Le second incident eut lieu sur la plage de Mayoumba : un projet avait été élaboré pour fusiller le Cheikh mais les soldats y auraient renoncé, saisis de peur devant l’apparition d’anges montés sur des chevaux. Plus tard, le Cheikh révéla que les compagnons du prophète étaient venus lui porter secours.
Après cinq ans d’une existence dont les périls, l’insalubrité et les privations ne semblaient avoir aucun effet sur lui, l’administration l’envoya à Lambaréné, au nord du Gabon, dans un petit poste perdu dans la jungle équatoriale. Les témoignages du docteur Schweitzer et de ceux qui fréquentaient l’hôpital, où l’on soignait les lépreux et les victimes des maladies endémiques de la jungle, nous donnent une idée de ce qu’était Lambaréné à cette époque. C’était une forêt vierge recouvrant le sol de son manteau continu, interrompu seulement par des lacs et des cours d’eau aux bras nombreux.

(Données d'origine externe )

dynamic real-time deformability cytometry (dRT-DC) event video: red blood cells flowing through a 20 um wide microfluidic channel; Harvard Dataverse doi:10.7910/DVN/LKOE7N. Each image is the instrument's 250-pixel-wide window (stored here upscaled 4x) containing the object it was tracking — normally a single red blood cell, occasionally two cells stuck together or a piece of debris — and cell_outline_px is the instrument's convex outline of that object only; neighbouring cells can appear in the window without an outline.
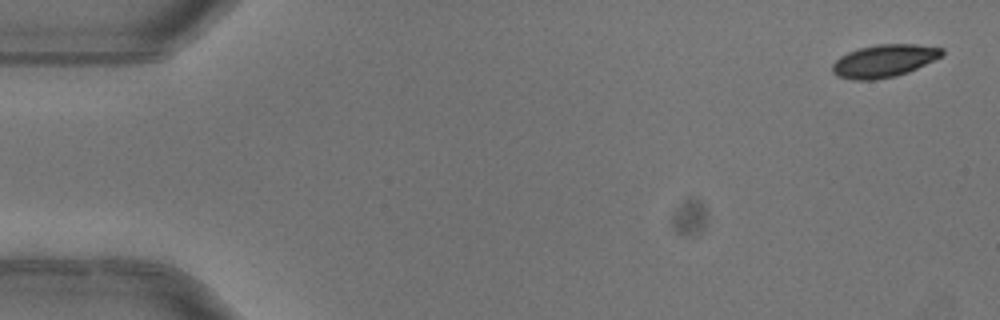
{"species": "common noctule bat (a hibernating species)", "species_latin": "Nyctalus noctula", "temperature_condition": "warm", "stored_images_in_passage": 4, "camera_frame_rate_fps": 3000, "um_per_image_px": 0.085, "animal": {"sex": "female"}, "frame": {"image": 1, "passage_image": 1, "time_ms": 0.0, "image_size_px": [1000, 320], "cell_outline_px": [[944, 52], [940, 56], [908, 72], [896, 76], [872, 80], [852, 80], [836, 76], [832, 72], [832, 64], [840, 56], [848, 52], [860, 48], [876, 44], [916, 44], [944, 48]], "centroid_in_image_um": [75.1, 5.17], "position_along_channel_um": 9.9, "area_um2": 20.75}}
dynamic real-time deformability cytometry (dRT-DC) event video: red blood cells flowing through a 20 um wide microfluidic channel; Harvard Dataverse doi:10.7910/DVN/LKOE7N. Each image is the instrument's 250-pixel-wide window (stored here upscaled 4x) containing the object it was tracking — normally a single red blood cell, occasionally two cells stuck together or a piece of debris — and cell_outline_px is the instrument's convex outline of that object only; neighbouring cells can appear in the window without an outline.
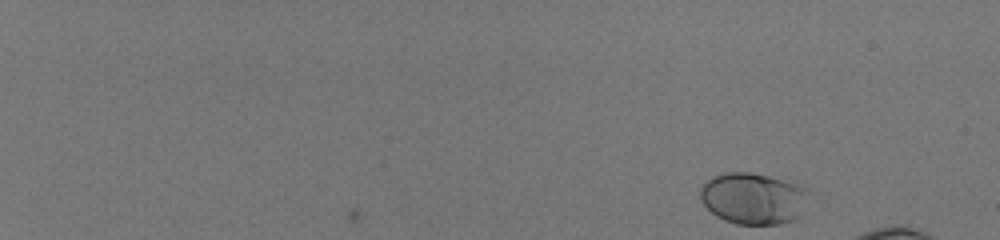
{"species": "human", "species_latin": "Homo sapiens", "temperature_condition": "room temperature", "stored_images_in_passage": 21, "camera_frame_rate_fps": 3000, "um_per_image_px": 0.085, "donor": {"sex": "male"}, "frame": {"image": 1, "passage_image": 1, "time_ms": 0.0, "image_size_px": [1000, 240], "cell_outline_px": [[804, 192], [800, 216], [796, 220], [780, 224], [736, 224], [724, 220], [716, 216], [700, 200], [700, 188], [712, 176], [724, 172], [748, 172], [768, 176], [796, 184], [804, 188]], "centroid_in_image_um": [63.94, 16.88], "position_along_channel_um": 21.1, "area_um2": 31.96}}
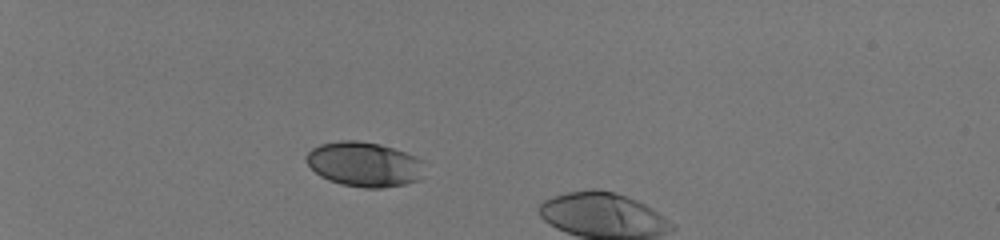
{"frame": {"image": 2, "passage_image": 15, "time_ms": 4.667, "image_size_px": [1000, 240], "cell_outline_px": [[420, 180], [404, 184], [380, 188], [364, 188], [340, 184], [328, 180], [320, 176], [304, 160], [304, 156], [312, 148], [320, 144], [340, 140], [356, 140], [380, 144], [416, 156], [420, 160]], "centroid_in_image_um": [30.88, 13.96], "position_along_channel_um": 54.1, "area_um2": 30.63}}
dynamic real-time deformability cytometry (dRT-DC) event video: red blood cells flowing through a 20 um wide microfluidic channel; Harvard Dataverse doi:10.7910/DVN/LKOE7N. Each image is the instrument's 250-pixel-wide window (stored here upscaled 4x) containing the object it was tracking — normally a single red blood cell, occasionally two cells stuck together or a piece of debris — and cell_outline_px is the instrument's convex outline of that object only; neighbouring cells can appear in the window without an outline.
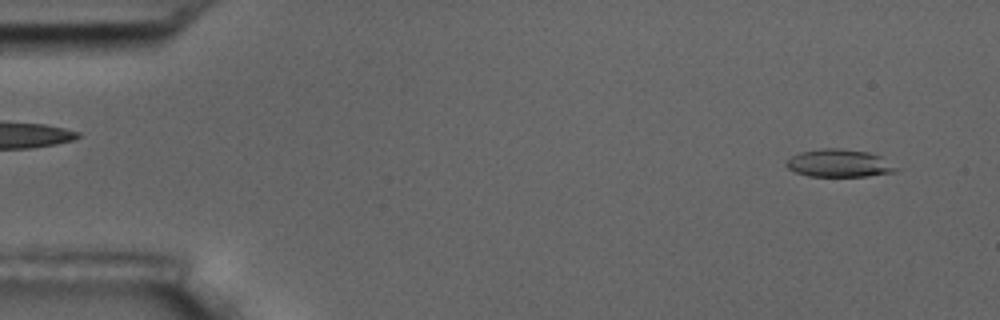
{"species": "common noctule bat (a hibernating species)", "species_latin": "Nyctalus noctula", "temperature_condition": "room temperature", "stored_images_in_passage": 5, "camera_frame_rate_fps": 3000, "um_per_image_px": 0.085, "animal": {"sex": "male", "body_mass_g": 17.5, "forearm_length_mm": 52.3}, "frame": {"image": 1, "passage_image": 1, "time_ms": 0.0, "image_size_px": [1000, 320], "cell_outline_px": [[900, 168], [896, 172], [864, 176], [808, 176], [796, 172], [788, 168], [784, 164], [792, 156], [800, 152], [824, 148], [840, 148], [868, 152], [880, 156]], "centroid_in_image_um": [71.34, 13.87], "position_along_channel_um": 13.7, "area_um2": 17.69}}
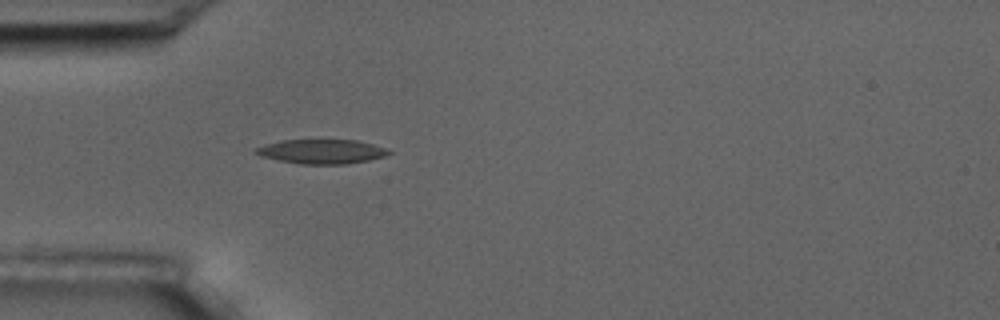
{"frame": {"image": 2, "passage_image": 5, "time_ms": 4.333, "image_size_px": [1000, 320], "cell_outline_px": [[392, 152], [384, 156], [368, 160], [348, 164], [300, 164], [260, 156], [252, 152], [256, 148], [264, 144], [280, 140], [356, 140], [372, 144], [384, 148]], "centroid_in_image_um": [27.29, 12.88], "position_along_channel_um": 57.7, "area_um2": 18.79}}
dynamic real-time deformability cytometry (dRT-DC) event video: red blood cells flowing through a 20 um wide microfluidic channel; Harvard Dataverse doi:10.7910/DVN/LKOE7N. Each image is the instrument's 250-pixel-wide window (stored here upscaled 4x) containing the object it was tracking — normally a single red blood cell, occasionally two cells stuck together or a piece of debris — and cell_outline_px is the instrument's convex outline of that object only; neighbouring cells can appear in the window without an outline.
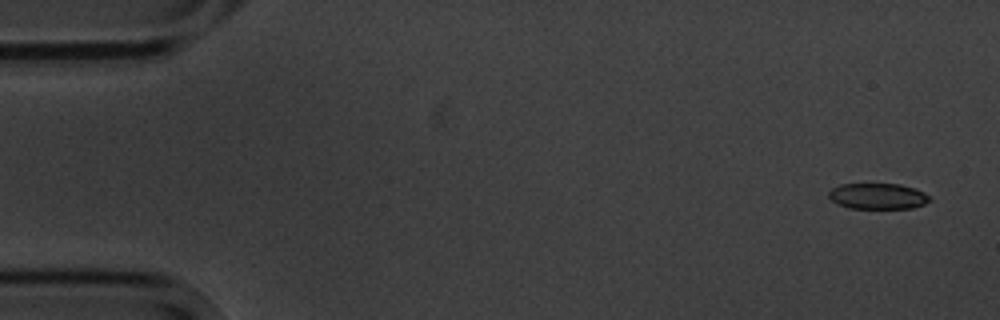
{"species": "common noctule bat (a hibernating species)", "species_latin": "Nyctalus noctula", "temperature_condition": "cold", "stored_images_in_passage": 7, "camera_frame_rate_fps": 3000, "um_per_image_px": 0.085, "animal": {"sex": "male", "body_mass_g": 20.1, "forearm_length_mm": 53.5}, "frame": {"image": 1, "passage_image": 1, "time_ms": 0.0, "image_size_px": [1000, 320], "cell_outline_px": [[932, 200], [924, 204], [912, 208], [848, 208], [836, 204], [828, 196], [828, 192], [832, 188], [840, 184], [900, 184], [916, 188], [932, 196]], "centroid_in_image_um": [74.64, 16.67], "position_along_channel_um": 10.4, "area_um2": 15.43}}
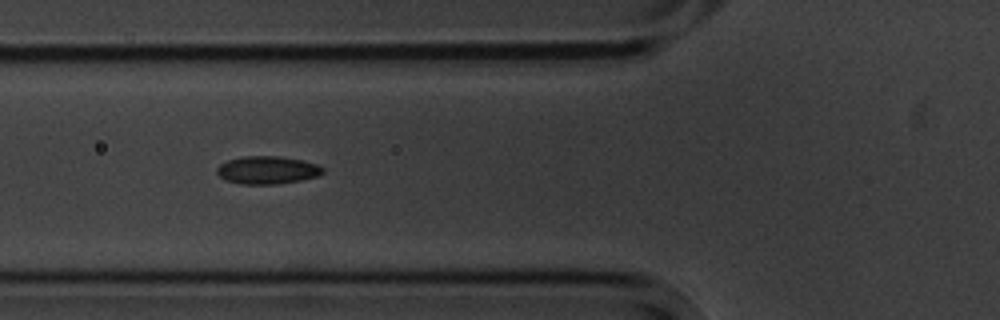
{"frame": {"image": 2, "passage_image": 6, "time_ms": 6.0, "image_size_px": [1000, 320], "cell_outline_px": [[324, 172], [316, 176], [300, 180], [276, 184], [240, 184], [228, 180], [220, 176], [216, 172], [216, 168], [220, 164], [228, 160], [244, 156], [280, 156], [304, 160], [316, 164], [324, 168]], "centroid_in_image_um": [22.72, 14.44], "position_along_channel_um": 103.1, "area_um2": 17.11}}
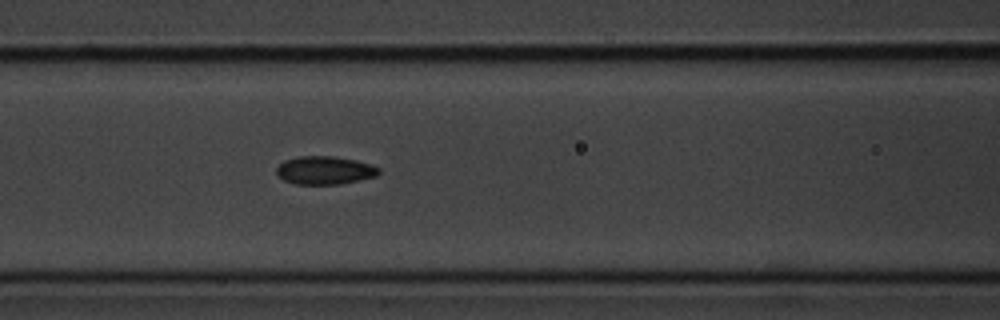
{"frame": {"image": 3, "passage_image": 7, "time_ms": 7.0, "image_size_px": [1000, 320], "cell_outline_px": [[380, 172], [376, 176], [360, 180], [340, 184], [296, 184], [284, 180], [276, 172], [276, 168], [284, 160], [300, 156], [332, 156], [356, 160], [372, 164], [380, 168]], "centroid_in_image_um": [27.63, 14.47], "position_along_channel_um": 139.0, "area_um2": 16.82}}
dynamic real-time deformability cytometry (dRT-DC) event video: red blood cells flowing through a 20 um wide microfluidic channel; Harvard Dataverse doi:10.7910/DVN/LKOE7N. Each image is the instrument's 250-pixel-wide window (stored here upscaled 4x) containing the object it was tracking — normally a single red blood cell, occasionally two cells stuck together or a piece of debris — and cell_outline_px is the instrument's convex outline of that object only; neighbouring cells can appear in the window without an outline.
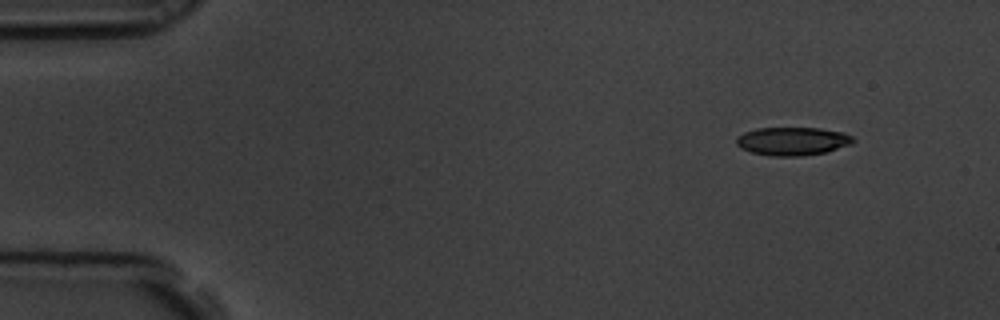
{"species": "common noctule bat (a hibernating species)", "species_latin": "Nyctalus noctula", "temperature_condition": "room temperature", "stored_images_in_passage": 14, "camera_frame_rate_fps": 3000, "um_per_image_px": 0.085, "animal": {"sex": "male", "body_mass_g": 19.5, "forearm_length_mm": 54.6}, "frame": {"image": 1, "passage_image": 1, "time_ms": 0.0, "image_size_px": [1000, 320], "cell_outline_px": [[856, 140], [852, 144], [824, 152], [800, 156], [772, 156], [752, 152], [740, 148], [736, 144], [736, 136], [744, 132], [756, 128], [820, 128], [844, 132], [852, 136]], "centroid_in_image_um": [67.36, 11.99], "position_along_channel_um": 17.6, "area_um2": 19.31}}
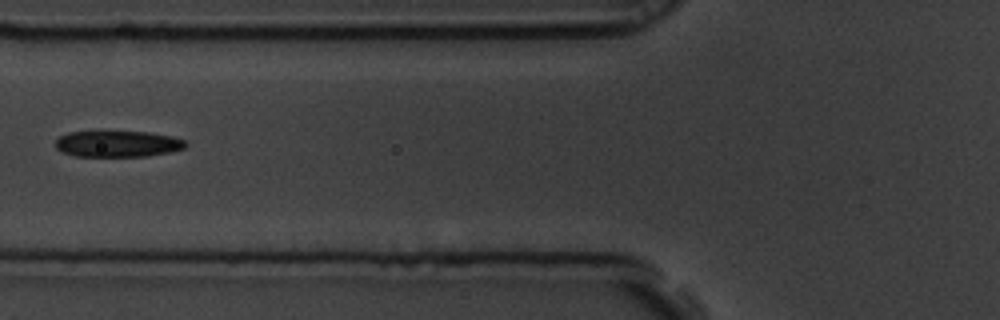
{"frame": {"image": 2, "passage_image": 5, "time_ms": 1.333, "image_size_px": [1000, 320], "cell_outline_px": [[188, 144], [184, 148], [168, 152], [148, 156], [76, 156], [60, 152], [56, 148], [56, 140], [60, 136], [68, 132], [148, 132], [172, 136], [184, 140]], "centroid_in_image_um": [9.99, 12.23], "position_along_channel_um": 115.8, "area_um2": 19.77}}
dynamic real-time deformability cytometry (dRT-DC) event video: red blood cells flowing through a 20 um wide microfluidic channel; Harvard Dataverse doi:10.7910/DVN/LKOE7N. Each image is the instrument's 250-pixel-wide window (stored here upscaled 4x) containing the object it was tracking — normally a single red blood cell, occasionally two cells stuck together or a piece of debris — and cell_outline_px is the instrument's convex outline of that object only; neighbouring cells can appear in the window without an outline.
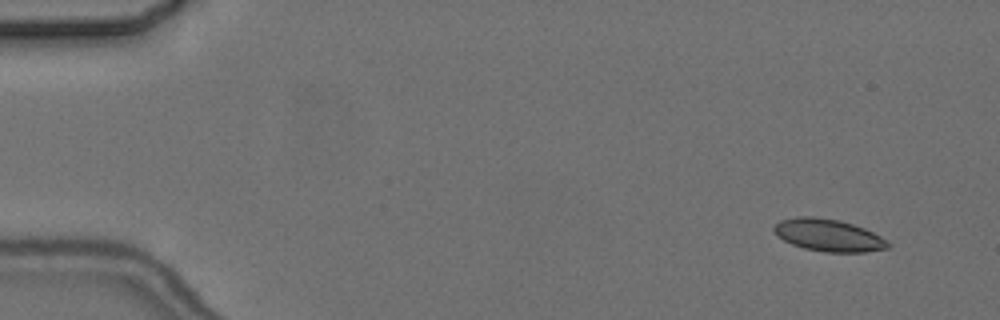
{"species": "common noctule bat (a hibernating species)", "species_latin": "Nyctalus noctula", "temperature_condition": "cold", "stored_images_in_passage": 3, "segment_of_instrument_passage": [2, 2], "camera_frame_rate_fps": 3000, "um_per_image_px": 0.085, "animal": {"sex": "female", "body_mass_g": 24.6, "forearm_length_mm": 56.2}, "frame": {"image": 1, "passage_image": 3, "time_ms": 3.333, "image_size_px": [1000, 320], "cell_outline_px": [[892, 244], [888, 248], [864, 252], [824, 252], [804, 248], [792, 244], [776, 236], [772, 228], [780, 220], [796, 216], [816, 216], [840, 220], [864, 228], [888, 240]], "centroid_in_image_um": [70.41, 19.98], "position_along_channel_um": 14.6, "area_um2": 21.62}}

Toutes ces épreuves ne firent qu’augmenter la piété du Cheikh et l’enrichirent d’une sublime expérience mystique qui lui inspira de magnifiques poèmes.
Ainsi, lorsque le Gouverneur Général lui « accorda la grâce » en aout 1902, il revint dans son pays intérieurement plus riche et plus grand qu’il n’en était parti.
C’est là que réside le véritable miracle du Cheikh, signe d’une sainteté qui lui permettait de vivre, non dans la douleur et les privations mais au dessus d’elle, de la sérénité la plus parfaite, non sur terre, mais en Dieu.
De retour au Sénégal, le Cheikh poursuivit l’éducation de ses disciples, Mais le nombre de ses disciples ne cessait de croitre et le développement fulgurant du Mouridisme demeurait une source d’inquiétudes pour les colonisateurs qui se sentaient menacés à terme. Les persécutions reprirent et le Cheikh fut à nouveau accusé de stocker du matériel de guerre à Darou Marnane, près de Touba.
Cette conviction, loin de reposer sur la moindre preuve, se fondait à nouveau sur une méconnaissance totale des œuvres, de la pensée et du genre de vie du Cheikh. On croyait par exemple qu’il était de la secte Quadriya et professait la doctrine Tidianiya qui prêche la guerre religieuse (erreurs qui justifiaient l’éloignement du marabout fanatique aux yeux du gouvernement colonial.)
C’est alors que les colonisateurs décidèrent de l’exiler en Mauritanie, où se trouvaient de grands hommes de Dieu connus des Sénégalais. Ils espéraient ainsi réduire le prestige du Cheikh Ahmadou Bamba, et par conséquent la ferveur et l’influence de foules auprès de lui. Pour calmer les esprits de ses fidèles et sympathisants qui s’étaient révoltés devant une telle injustice, le Cheikh déclara : « Je ne fonde pas mes espoirs sur le soutien d’un ami, ni ne crains l’agression d’un ennemi : je me suis entièrement confié à Dieu ».